Sabai is known for its rice bowls, sweet chili chicken and hip tunes. Love it or hate it, from punk to funk to K-Pop, there’s always something different playing at Sabai. (Except that “Stacy’s Mom” is on every single time you’re there. We couldn’t figure out why that happens.)
The MOVE Investigates team spoke to assistant manager Carter Lawson about where Sabai gets its playlists, who decides what plays and how it fits into the Sabai brand. Here’s what we learned:
What service do they use?
Sabai uses Pandora for Business, an ad-free service that allows restaurants to play music over speakers without getting into legal trouble, since commercial uses of music require licensing.
Lawson says Sabai has about 20 playlists it keeps in rotation.
Their current roster of playlists and stations includes: 2000s pop, '90s hits, Motown, K-Pop, '90s R&B, Maroon 5, Elton John, Stevie Wonder, Nelly and the Pandora BBQ and Road Trip stations.
Who chooses the music?
Most of the music decisions are made by student staff.
“One day, they might feel like hearing things from when they were younger, so it might be a ’90s or 2000s hit station,” Lawson says in an email.
But Sabai also uses certain types of playlists for certain days of the week.
Lawson says the staff typically goes for more upbeat playlists at the beginning of the week, and they play older music or playlists with a more “eclectic feel” toward the end of the week.
They have added dedicated days to David Bowie and Prince following their deaths this year.

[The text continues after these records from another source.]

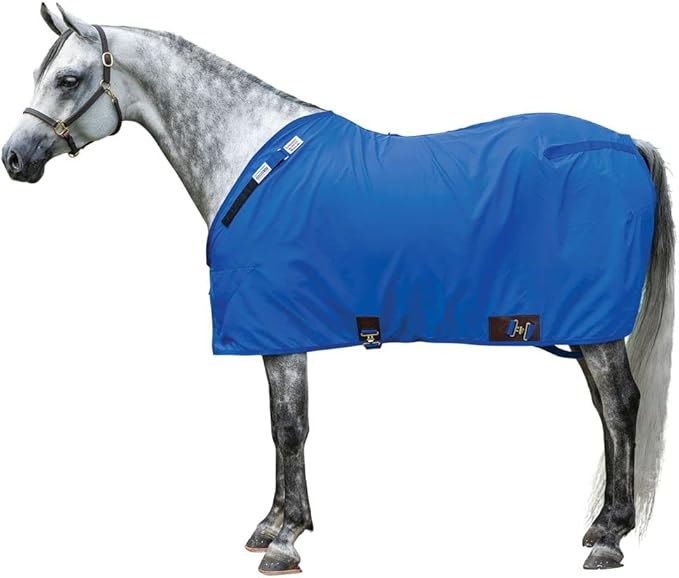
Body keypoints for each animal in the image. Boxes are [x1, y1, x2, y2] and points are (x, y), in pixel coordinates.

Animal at [2, 4, 673, 574]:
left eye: (67, 79)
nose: (14, 158)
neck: (253, 165)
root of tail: (624, 142)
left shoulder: (281, 329)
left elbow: (289, 427)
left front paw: (286, 538)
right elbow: (279, 427)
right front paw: (273, 523)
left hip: (594, 328)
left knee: (621, 406)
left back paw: (610, 537)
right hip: (583, 328)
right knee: (607, 410)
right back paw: (602, 526)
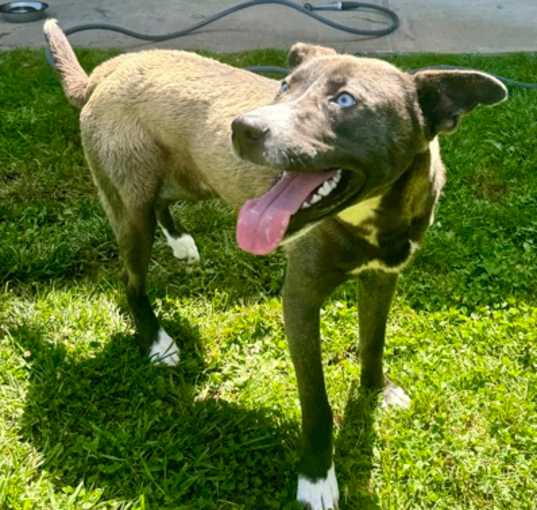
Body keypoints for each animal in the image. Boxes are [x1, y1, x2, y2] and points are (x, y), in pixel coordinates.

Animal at [44, 21, 504, 510]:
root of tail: (105, 72)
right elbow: (315, 398)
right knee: (130, 278)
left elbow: (374, 340)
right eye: (285, 86)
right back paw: (155, 340)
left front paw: (377, 391)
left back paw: (181, 243)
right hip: (130, 206)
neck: (373, 219)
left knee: (164, 203)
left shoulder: (383, 278)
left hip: (192, 176)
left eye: (345, 100)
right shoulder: (300, 300)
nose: (243, 127)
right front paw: (316, 476)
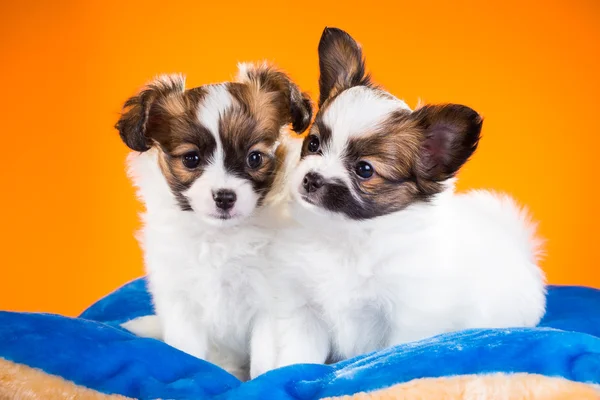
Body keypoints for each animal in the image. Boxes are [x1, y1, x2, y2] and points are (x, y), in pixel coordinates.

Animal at [116, 61, 314, 378]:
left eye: (255, 158)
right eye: (191, 159)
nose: (224, 197)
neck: (220, 236)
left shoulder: (270, 302)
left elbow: (264, 360)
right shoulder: (180, 300)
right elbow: (187, 354)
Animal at [262, 28, 544, 370]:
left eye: (364, 170)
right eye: (314, 144)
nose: (311, 178)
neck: (344, 237)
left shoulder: (409, 316)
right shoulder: (304, 311)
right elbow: (296, 358)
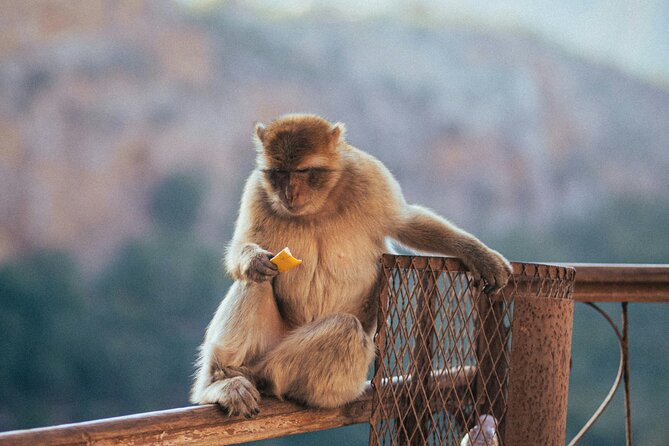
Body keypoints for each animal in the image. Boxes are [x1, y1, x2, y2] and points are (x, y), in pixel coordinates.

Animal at [190, 113, 512, 417]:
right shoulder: (257, 189)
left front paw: (477, 253)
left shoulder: (371, 177)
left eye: (303, 171)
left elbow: (407, 222)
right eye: (280, 173)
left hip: (334, 383)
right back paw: (223, 380)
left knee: (344, 330)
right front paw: (254, 260)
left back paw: (259, 377)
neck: (320, 202)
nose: (289, 194)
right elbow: (245, 246)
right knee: (256, 283)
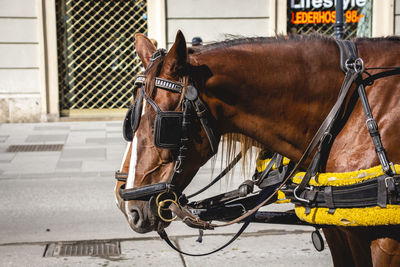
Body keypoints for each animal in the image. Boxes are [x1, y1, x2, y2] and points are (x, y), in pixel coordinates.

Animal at [115, 31, 400, 267]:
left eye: (162, 126)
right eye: (130, 122)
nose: (129, 207)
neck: (347, 108)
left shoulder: (386, 241)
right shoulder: (338, 229)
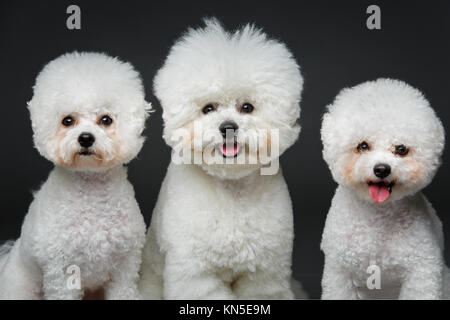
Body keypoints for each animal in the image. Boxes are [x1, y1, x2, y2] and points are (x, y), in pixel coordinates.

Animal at [0, 52, 151, 300]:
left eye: (106, 120)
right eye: (67, 121)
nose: (86, 138)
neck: (91, 191)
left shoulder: (125, 265)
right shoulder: (62, 271)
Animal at [320, 78, 450, 300]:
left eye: (401, 149)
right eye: (362, 146)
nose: (381, 169)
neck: (377, 218)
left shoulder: (422, 272)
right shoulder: (340, 272)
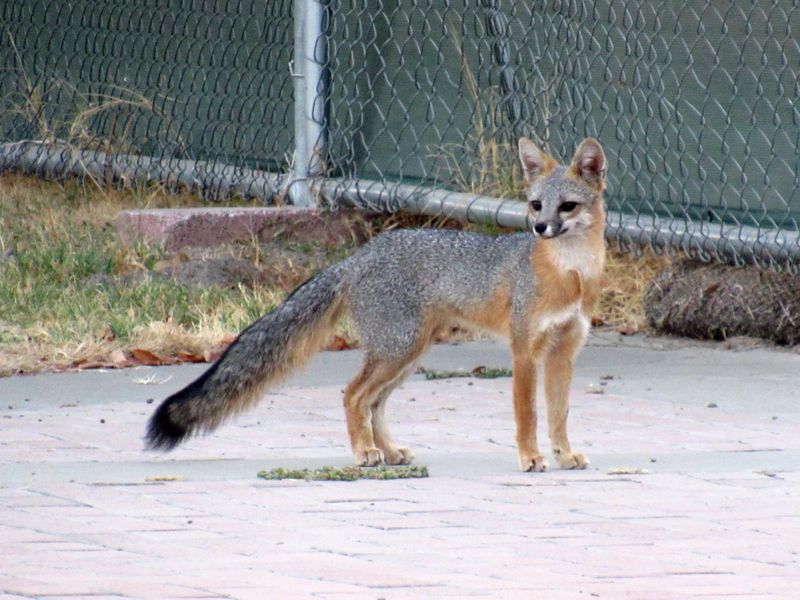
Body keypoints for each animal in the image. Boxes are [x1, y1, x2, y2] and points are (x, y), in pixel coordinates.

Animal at [146, 136, 607, 472]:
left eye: (567, 206)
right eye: (535, 204)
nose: (540, 227)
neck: (571, 276)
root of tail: (358, 256)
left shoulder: (564, 352)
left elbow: (559, 414)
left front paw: (565, 454)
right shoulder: (524, 351)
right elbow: (528, 415)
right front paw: (531, 458)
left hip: (407, 353)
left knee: (373, 402)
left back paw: (386, 451)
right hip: (398, 349)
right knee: (354, 395)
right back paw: (364, 452)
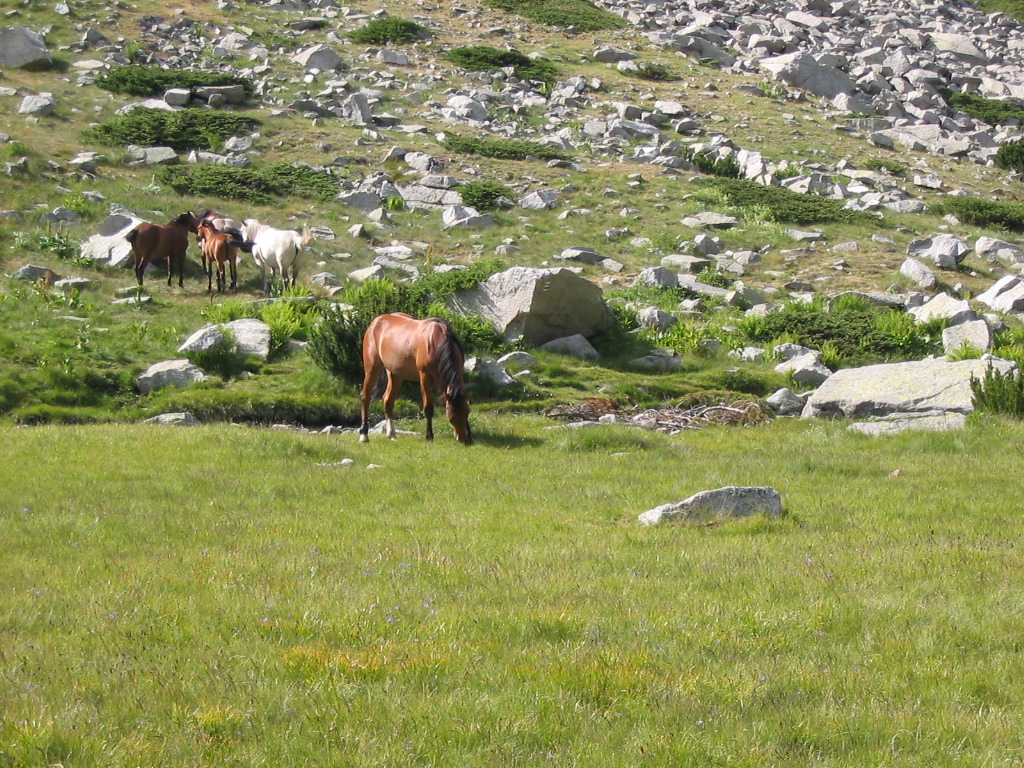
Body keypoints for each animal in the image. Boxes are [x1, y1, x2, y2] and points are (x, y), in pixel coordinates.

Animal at [359, 313, 472, 445]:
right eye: (451, 417)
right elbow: (428, 407)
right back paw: (364, 435)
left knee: (387, 400)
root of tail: (377, 321)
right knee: (365, 397)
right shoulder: (424, 377)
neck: (437, 343)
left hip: (395, 374)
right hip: (372, 368)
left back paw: (391, 433)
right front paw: (429, 436)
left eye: (466, 413)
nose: (463, 438)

“We really just want to play music that makes people happy,” Lawson says. “It’s always great to look out in the line and see people dancing along to one of their favorite songs."
Why do they play the music that they do?
For the most part, Pandora does the playlist-making work. Sabai staff will go through and take out songs “if they aren’t appropriate” or if students complain.
Sabai gets a lot of compliments and requests, Lawson says.
“When designing Sabai, we wanted to give it a feel completely different than any other location on campus,” Lawson says. "We wanted to incorporate all the senses into people visiting with us; everything from the colors of the walls, the different types of seating and the music help create the atmosphere we are looking for."